*TEKS BACAAN*
▽
Siklus Bahaya di STEM: Bias Gender Sampai Kosongnya Perlindungan Data Pribadi
Teknologi tak pernah netral gender. Problemnya dari hulu ke hilir: bis di sistem pendidikan, representasi perempuan STEM yang minim, sampai tiadanya perlindungan data pribadi.
“Ketika kita masih duduk di Sekolah Dasar (SD) misalnya dalam pelajaran Bahasa Indonesia kita menemukan kalimat seperti ‘Ibu Budi memasak’, ‘Bapak Budi pergi bekerja’. Bayangkan saja bagaimana stereotip ruang publik dan ruang privat itu sudah ditanamkan sejak kita belajar bahasa,” ungkap Andi Misbahul Pratiwi, peneliti di Pusat Riset Gender Universitas Indonesia (UI).
Dalam panel bertajuk “Breaking the Bias for More Inclusive Technology”, Andi mempermasalahkan bias gender yang ia temukan dalam kurikulum pendidikan kita. Sebagai lulusan pendidikan teknik saat SMA dan lulusan jurusan teknologi, Andi tertarik meneliti mengapa anak-anak perempuan di Indonesia jarang tertarik bekerja di sektor teknologi.
“Anak perempuan telah dikondisikan untuk tidak memiliki imajinasi di luar sterotipnya,” lanjut Andi di perhelatan Pesta Perempuan, 26 Maret lalu.
△
*Gambar hasil render beserta teks sumbernya*
▽
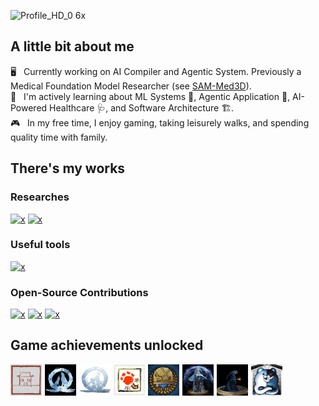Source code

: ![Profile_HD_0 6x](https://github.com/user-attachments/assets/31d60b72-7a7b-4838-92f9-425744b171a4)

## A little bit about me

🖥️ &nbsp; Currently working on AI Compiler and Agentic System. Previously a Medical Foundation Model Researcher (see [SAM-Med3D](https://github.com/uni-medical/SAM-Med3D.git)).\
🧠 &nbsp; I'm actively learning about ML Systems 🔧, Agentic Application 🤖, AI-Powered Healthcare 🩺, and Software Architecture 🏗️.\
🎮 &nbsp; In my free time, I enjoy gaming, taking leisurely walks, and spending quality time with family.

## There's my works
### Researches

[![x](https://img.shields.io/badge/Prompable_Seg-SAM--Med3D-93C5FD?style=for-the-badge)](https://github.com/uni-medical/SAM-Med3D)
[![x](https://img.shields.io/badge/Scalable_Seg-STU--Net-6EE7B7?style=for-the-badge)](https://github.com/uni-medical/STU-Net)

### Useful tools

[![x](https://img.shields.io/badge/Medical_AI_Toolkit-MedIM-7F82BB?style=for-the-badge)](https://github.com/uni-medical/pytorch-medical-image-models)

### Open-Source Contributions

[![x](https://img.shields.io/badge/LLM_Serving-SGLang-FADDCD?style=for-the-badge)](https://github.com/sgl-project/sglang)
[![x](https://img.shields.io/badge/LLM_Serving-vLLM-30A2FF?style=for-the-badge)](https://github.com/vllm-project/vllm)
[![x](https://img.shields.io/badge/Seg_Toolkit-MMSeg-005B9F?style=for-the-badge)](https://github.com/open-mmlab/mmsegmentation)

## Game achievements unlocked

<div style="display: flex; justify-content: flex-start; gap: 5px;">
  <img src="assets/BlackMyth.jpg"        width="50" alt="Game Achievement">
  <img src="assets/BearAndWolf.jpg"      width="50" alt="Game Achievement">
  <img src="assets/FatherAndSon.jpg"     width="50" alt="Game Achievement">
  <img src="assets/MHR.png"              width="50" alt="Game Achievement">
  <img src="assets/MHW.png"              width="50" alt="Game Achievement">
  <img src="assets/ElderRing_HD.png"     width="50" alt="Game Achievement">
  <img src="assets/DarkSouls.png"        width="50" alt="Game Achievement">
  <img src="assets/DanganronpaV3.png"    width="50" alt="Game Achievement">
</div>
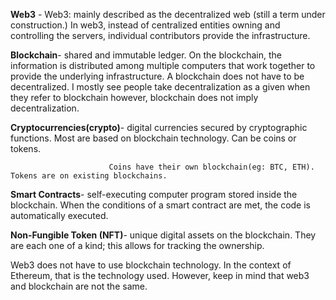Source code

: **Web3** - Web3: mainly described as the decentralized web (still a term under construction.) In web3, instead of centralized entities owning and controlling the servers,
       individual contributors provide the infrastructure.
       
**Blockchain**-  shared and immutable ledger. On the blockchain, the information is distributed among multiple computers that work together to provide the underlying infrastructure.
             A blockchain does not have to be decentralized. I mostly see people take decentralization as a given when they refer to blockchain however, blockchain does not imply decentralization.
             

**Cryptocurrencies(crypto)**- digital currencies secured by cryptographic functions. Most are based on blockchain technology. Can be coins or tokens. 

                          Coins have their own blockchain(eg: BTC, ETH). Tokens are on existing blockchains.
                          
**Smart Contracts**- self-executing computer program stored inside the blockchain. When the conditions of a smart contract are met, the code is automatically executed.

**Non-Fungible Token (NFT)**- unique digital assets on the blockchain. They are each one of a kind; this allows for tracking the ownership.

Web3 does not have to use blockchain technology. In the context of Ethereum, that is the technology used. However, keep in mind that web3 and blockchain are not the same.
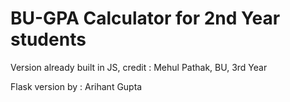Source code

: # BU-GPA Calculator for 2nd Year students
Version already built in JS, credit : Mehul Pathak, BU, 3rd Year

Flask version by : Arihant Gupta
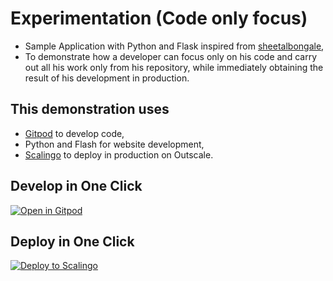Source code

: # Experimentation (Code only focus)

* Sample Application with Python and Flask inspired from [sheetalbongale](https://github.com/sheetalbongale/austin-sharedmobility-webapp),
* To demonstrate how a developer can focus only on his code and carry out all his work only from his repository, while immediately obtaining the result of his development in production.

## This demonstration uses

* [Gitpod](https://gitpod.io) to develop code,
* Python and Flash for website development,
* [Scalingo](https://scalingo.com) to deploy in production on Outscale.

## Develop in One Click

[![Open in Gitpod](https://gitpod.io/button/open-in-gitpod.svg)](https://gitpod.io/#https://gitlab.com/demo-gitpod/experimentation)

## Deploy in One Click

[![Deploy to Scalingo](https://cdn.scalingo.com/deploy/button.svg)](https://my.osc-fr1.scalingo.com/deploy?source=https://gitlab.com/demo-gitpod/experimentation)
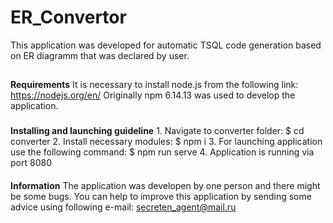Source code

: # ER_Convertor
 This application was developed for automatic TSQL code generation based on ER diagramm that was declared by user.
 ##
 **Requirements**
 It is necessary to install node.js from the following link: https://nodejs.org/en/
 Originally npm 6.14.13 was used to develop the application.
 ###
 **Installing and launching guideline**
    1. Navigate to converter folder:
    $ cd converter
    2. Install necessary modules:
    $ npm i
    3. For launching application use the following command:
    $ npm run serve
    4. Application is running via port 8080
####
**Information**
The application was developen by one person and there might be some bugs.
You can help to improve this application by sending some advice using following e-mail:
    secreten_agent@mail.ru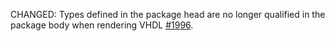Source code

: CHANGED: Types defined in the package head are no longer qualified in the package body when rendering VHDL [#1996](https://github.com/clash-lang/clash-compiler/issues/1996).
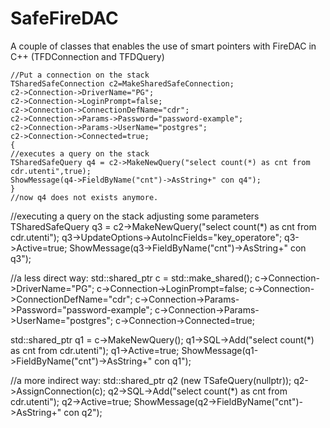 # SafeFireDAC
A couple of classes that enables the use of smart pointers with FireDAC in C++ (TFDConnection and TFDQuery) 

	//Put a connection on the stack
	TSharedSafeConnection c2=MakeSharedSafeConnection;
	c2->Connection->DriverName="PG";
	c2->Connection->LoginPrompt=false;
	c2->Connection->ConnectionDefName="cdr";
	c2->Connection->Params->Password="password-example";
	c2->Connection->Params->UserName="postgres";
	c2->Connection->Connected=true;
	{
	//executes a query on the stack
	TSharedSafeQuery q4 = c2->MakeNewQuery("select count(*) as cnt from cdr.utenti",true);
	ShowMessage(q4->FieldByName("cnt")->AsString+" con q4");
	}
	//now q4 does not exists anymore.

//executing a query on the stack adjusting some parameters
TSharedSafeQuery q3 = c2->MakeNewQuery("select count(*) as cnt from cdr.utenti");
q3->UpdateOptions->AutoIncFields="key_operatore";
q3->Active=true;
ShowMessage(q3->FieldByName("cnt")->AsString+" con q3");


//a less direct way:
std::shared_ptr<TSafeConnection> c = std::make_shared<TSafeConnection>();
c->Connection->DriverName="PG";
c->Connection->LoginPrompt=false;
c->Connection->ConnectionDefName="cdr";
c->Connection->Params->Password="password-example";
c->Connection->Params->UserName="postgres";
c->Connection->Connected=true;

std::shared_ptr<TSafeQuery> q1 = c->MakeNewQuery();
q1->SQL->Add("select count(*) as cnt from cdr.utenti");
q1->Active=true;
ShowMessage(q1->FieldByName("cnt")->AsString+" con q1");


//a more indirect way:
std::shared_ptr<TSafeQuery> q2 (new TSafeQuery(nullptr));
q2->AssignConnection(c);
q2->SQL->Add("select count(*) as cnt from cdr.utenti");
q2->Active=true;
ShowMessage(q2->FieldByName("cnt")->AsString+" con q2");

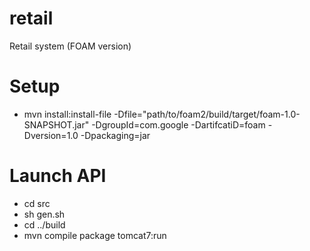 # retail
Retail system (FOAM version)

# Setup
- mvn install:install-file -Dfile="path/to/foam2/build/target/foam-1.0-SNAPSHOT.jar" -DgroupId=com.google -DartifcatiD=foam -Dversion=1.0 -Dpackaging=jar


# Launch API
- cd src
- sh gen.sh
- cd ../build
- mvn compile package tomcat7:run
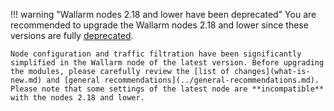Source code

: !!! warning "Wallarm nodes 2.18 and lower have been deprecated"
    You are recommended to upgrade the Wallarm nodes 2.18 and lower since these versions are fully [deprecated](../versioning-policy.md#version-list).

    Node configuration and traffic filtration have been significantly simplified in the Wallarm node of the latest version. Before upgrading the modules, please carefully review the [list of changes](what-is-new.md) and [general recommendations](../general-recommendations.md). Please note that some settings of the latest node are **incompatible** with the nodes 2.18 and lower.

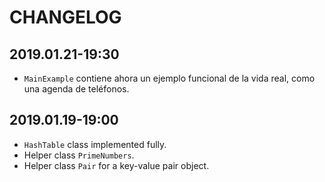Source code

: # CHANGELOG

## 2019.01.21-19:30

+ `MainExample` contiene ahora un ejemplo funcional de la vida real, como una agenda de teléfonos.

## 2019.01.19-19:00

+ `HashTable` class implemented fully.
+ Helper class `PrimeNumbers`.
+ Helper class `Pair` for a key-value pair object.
△
*YANG PERLU DIKERJAKAN*
Teruskan tulisan tentang bias gender dan perlindungan data pribadi di bidang STEM, dimulai setelah kalimat terakhirnya.

*JAWABAN LATIHAN*
Baca Juga: Keterasingan Perempuan dalam Transformasi Digital
Menurut Andi, stereotip ini jelas berbahaya. Sejak dini anak perempuan diajarkan untuk tidak terlibat atau menyukai hal-hal yang berbau teknis dan teknologi. Sehingga berdampak ketika mereka memilih jurusan pendidikan dan pekerjaan di masa depan.
Hal ini, yang menurut Andi sangat berpengaruh besar pada representasi perempuan di bidang Science, Technology, Engineering, and Math atau STEM masih sangat minim.
“Misalnya ketika aku melakukan penelitian di jurusan Teknik Metalurgi dan Material UI, di tahun 2000 itu hanya 12 perempuan yang mengisi bidang STEM dan ada kenaikan di tahun 2017 itu naik jadi 27 persen. Tapi ini itu kenaikannya butuh waktu lama ya. Tujuh belas tahun sampai akhirnya perempuan cukup percaya diri dan meyakinkan orangtua mereka dan lingkungan mereka bahwa saya sama cemerlangnya dan sama cerdasnya dengan anak-anak laki-laki,” jelasnya.
Temuan Andi selaras dengan laporan terbaru UNICEF pada 2020, perempuan hanya mengisi sekitar 40 persen dari angkatan kerja STEM di 68 negara.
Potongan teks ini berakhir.